Lately, life has felt more normal. The number of patients at the Monticello emergency room is approaching pre-pandemic numbers. Curbside testing has lowered the virus threat inside his emergency room. He obsessively wipes his computer and phone with disinfectants. Before every shift, his temperature is taken. After every shift, he showers before driving home. His ears hurt from constantly wearing a mask.

He's concerned about the public health aspect of reopening the state. But he's just as concerned about the economic impact — and the psychological impact — of staying closed. A recent e-mail from hospital administration announced an across-the-board pay cut for six months. Social isolation is taking a toll on his parents.

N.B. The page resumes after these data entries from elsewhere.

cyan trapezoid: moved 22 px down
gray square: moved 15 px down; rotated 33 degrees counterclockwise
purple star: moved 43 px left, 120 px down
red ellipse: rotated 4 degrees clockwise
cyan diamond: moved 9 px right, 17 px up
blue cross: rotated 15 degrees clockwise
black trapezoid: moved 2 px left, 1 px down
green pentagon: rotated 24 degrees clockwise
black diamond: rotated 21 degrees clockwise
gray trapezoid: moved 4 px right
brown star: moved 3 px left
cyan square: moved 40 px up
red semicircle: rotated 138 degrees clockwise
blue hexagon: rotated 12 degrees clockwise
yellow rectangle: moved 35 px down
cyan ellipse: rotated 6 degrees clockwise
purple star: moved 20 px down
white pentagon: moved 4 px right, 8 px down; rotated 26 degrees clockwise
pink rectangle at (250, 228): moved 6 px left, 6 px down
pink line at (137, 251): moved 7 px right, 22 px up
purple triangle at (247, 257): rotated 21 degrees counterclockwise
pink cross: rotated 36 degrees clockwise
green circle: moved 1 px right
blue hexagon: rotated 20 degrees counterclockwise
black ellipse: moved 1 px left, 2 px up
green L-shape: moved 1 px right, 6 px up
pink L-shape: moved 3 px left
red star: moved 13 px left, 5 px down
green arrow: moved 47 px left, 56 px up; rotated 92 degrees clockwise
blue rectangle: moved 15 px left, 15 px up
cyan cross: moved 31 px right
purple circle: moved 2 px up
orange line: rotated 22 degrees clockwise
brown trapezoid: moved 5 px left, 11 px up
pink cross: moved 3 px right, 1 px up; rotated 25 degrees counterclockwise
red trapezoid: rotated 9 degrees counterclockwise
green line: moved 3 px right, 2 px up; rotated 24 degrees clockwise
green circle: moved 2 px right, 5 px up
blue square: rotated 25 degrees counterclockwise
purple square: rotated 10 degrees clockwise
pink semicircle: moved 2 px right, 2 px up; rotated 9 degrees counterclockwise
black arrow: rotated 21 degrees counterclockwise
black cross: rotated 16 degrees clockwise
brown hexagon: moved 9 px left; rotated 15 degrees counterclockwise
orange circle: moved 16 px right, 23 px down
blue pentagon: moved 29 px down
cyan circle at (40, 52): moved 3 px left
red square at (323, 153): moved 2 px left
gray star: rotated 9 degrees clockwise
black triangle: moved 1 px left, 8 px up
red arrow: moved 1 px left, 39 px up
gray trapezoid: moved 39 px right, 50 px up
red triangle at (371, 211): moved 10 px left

"Do we know that we'll have more cases as more people go out more? Yes," he said. "But new normal must come. We cannot stay with what we have. The pendulum must swing. We let the pendulum swing all the way to the left, and that was the right thing. But now we must let it come to a happy medium."

In March, he said people were "literally freaking out" because nobody knew anything about this new virus.

In April, he said people have accepted the new reality that the virus was here and that testing wasn't widely available: "Once you understand the feeling of helplessness, it is what it is, and you live with it."

In May, with testing more widespread, many Minnesotans have become restless with the virtual lockdown, including his own family. On Sunday, he planned to celebrate the end of Ramadan with an Eid barbecue at his house, and his sister's family and their parents planned to attend.

In his emergency room, he is still waiting. But it's no longer a worried waiting. He jokes he's developed an immunity to coronavirus anxiety. Now, it's a waiting of acceptance: that more infections and deaths will indeed come, but that the months of anticipation mean he'll be ready when they do.